Ask again when people have a clear view of what’s actually happened.

As Clay pointed out earlier, you should probably be skeptical of any account of Chernobyl that claims to fully address its health impacts.

The only thing we can go on is the international accident rating standard, which puts Chernobyl at 7 (the highest) and Three Mile Island at 5. Currently the Fukushima problems are rated at 5 by Japan on an individual reactor basis (i.e. each is considered seperately a level 5 event) , though that seems very conservative based on the latest information. Level 5 is supposed to be for limited release of radioactive materials and only a few directly caused deaths, with no long-term exclusion zone.
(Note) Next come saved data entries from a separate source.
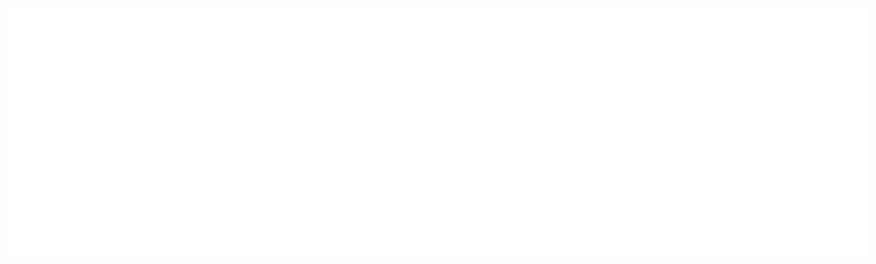   <img align="center" width="49%" src="./iso_calender.svg" />
</a>

<a href="https://github.com/rashamalek">
    <img align="center" width="49%" src="./issue_pr_lang.svg" />
</a>

<a href="https://github.com/rashamalek">
  <img align="center" width="49%" src="./github-habits.svg" />
</a>
<a href="https://github.com/rashamalek">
This is probably a Level 6 event at this point according to outside observers, with some suggesting it is approaching level 7, at least in terms of unit 2 and its probable containment failure.

Even then health effects are very hard to determine as it depends a lot on where the radioactive material goes and what the concentrations are. Local sea readings may seem scary at first, but if the source of the radioactive material is limited and or stopped, then the sea will effectively dilute the impact. That’s why no one is particularly worried about the various submarine nuclear reactors at the bottom of the oceans.

Remember this iconic picture of a boat on top of a building?

Here’s what that looks like from the ground.

Man, that’s just crazy. What do you even DO about that? Leave it there?

Eventually it could be a tourist attraction.